------ EXERCISE PASSAGE ------

Vatican officials have said Benedict may authorize giving the report to the 116 cardinals who will elect his successor, so they can factor it into their deliberations. The most immediate fallout is that the affair is likely to strengthen the conviction among many cardinals that the next pope has to lead a serious house-cleaning inside the Vatican's bureaucracy.


It seems a stretch, however, to suggest this is the real reason Benedict is leaving. For the most part, one should probably take the pope at his word, that old age and fatigue are the motives for his decision.


That said, it's hard not to suspect that the meltdowns and controversies that have dogged Benedict XVI for the last eight years are in the background of why he's so tired. In 2009, at the height of another frenzy surrounding the lifting of the excommunication of a Holocaust-denying traditionalist bishop, Benedict dispatched a plaintive letter to the bishops of the world, voicing hurt for the way he'd been attacked and apologizing for the Vatican's mishandling of the situation.

------ PROVIDED MATERIAL ------

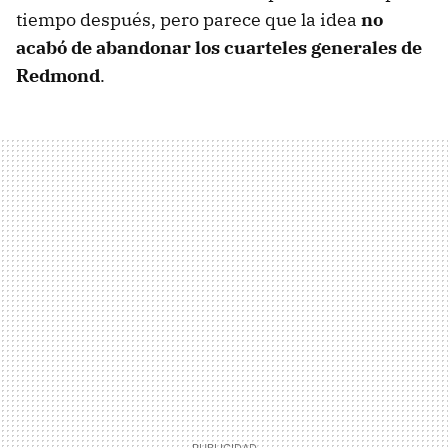
tiempo después, pero parece que la idea
no
acabó de abandonar los cuarteles generales de
Redmond
.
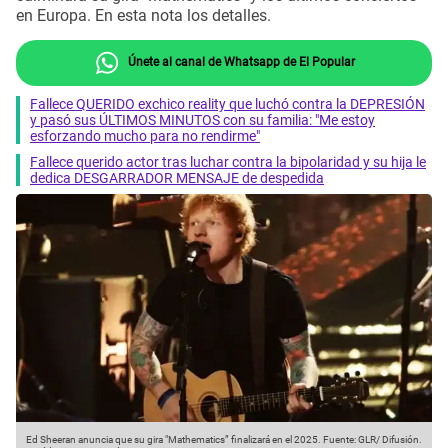
en Europa. En esta nota los detalles.
Únete al canal de Whatsapp de El Popular
Fallece QUERIDO exchico reality que luchó contra la DEPRESIÓN
y pasó sus ÚLTIMOS MINUTOS con su familia: "Me estoy
esforzando mucho para no rendirme"
Fallece querido actor tras luchar contra la bipolaridad y su hija le
dedica DESGARRADOR MENSAJE de despedida
Ed Sheeran anuncia que su gira "Mathematics” finalizará en el 2025.
Fuente: GLR/ Difusión.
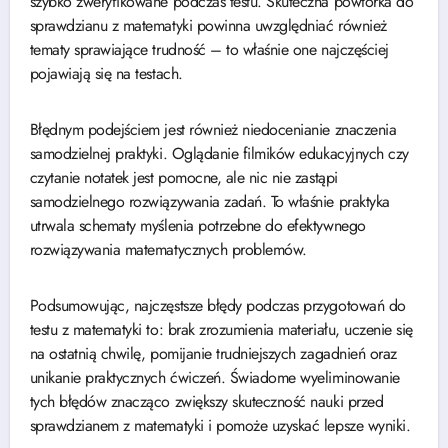
szybko zweryfikowane podczas testu. Skuteczna powtórka do
sprawdzianu z matematyki powinna uwzględniać również
tematy sprawiające trudność – to właśnie one najczęściej
pojawiają się na testach.
Błędnym podejściem jest również niedocenianie znaczenia
samodzielnej praktyki. Oglądanie filmików edukacyjnych czy
czytanie notatek jest pomocne, ale nic nie zastąpi
samodzielnego rozwiązywania zadań. To właśnie praktyka
utrwala schematy myślenia potrzebne do efektywnego
rozwiązywania matematycznych problemów.
Podsumowując, najczęstsze błędy podczas przygotowań do
testu z matematyki to: brak zrozumienia materiału, uczenie się
na ostatnią chwilę, pomijanie trudniejszych zagadnień oraz
unikanie praktycznych ćwiczeń. Świadome wyeliminowanie
tych błędów znacząco zwiększy skuteczność nauki przed
sprawdzianem z matematyki i pomoże uzyskać lepsze wyniki.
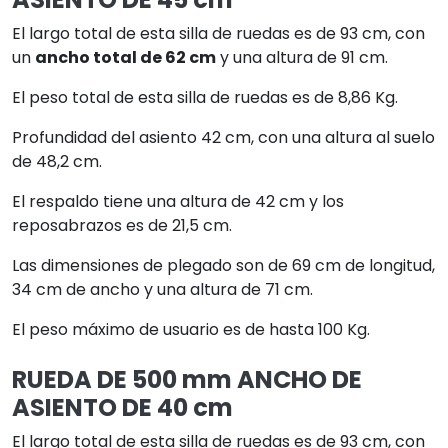
El largo total de esta silla de ruedas es de 93 cm, con
un
ancho total de 62 cm
y una altura de 91 cm.
El peso total de esta silla de ruedas es de 8,86 Kg.
Profundidad del asiento 42 cm, con una altura al suelo
de 48,2 cm.
El respaldo tiene una altura de 42 cm y los
reposabrazos es de 21,5 cm.
Las dimensiones de plegado son de 69 cm de longitud,
34 cm de ancho y una altura de 71 cm.
El peso máximo de usuario es de hasta 100 Kg.
RUEDA DE 500 mm ANCHO DE
ASIENTO DE 40 cm
El largo total de esta silla de ruedas es de 93 cm, con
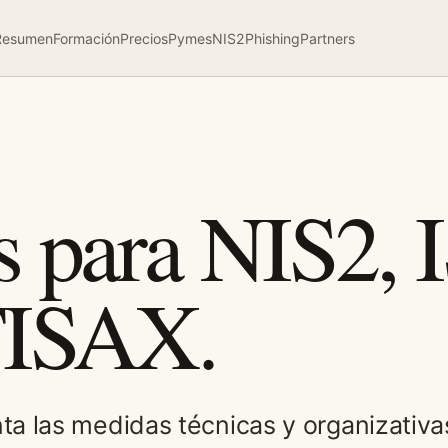
Resumen
Formación
Precios
Pymes
NIS2
Phishing
Partners
 para NIS2, 
TISAX.
 las medidas técnicas y organizativa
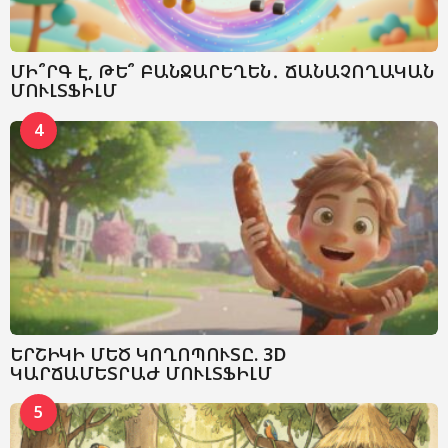
ՄԻ՞ՐԳ Է, ԹԵ՞ ԲԱՆՋԱՐԵՂԵՆ․ ՃԱՆԱՉՈՂԱԿԱՆ
ՄՈՒԼՏՖԻԼՄ
4
ԵՐՇԻԿԻ ՄԵԾ ԿՈՂՈՊՈՒՏԸ. 3D
ԿԱՐՃԱՄԵՏՐԱԺ ՄՈՒԼՏՖԻԼՄ
5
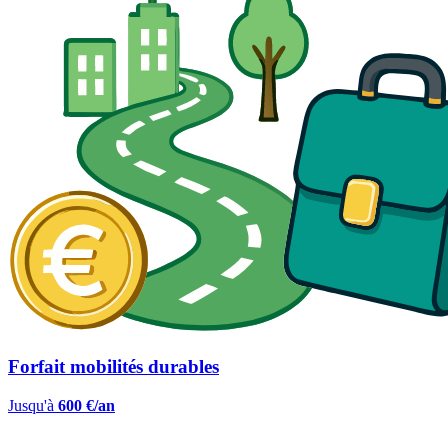
Forfait mobilités durables
Jusqu'à
600 €/an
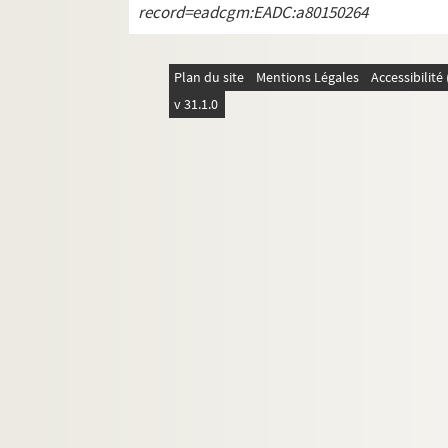
record=eadcgm:EADC:a80150264
Plan du site
Mentions Légales
Accessibilit
v 31.1.0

------

# ACTIVITIES:
- A) Using the passage on Pope Benedict's resignation, answer these questions:
(i) How many cardinals will elect Benedict's successor?
(ii) According to the passage, what are the motives for the pope's decision, if one takes him at his word?
(iii) In what year did Benedict send a letter to the bishops of the world?
- B) Quote the part of the passage on Pope Benedict's resignation that opens with the words containing "Vatican officials have" and closes with "the Vatican's bureaucracy.".

# ANSWER SET:
- A)
(i) 116
(ii) Old age and fatigue
(iii) 2009

- B)
Vatican officials have said Benedict may authorize giving the report to the 116 cardinals who will elect his successor, so they can factor it into their deliberations. The most immediate fallout is that the affair is likely to strengthen the conviction among many cardinals that the next pope has to lead a serious house-cleaning inside the Vatican's bureaucracy.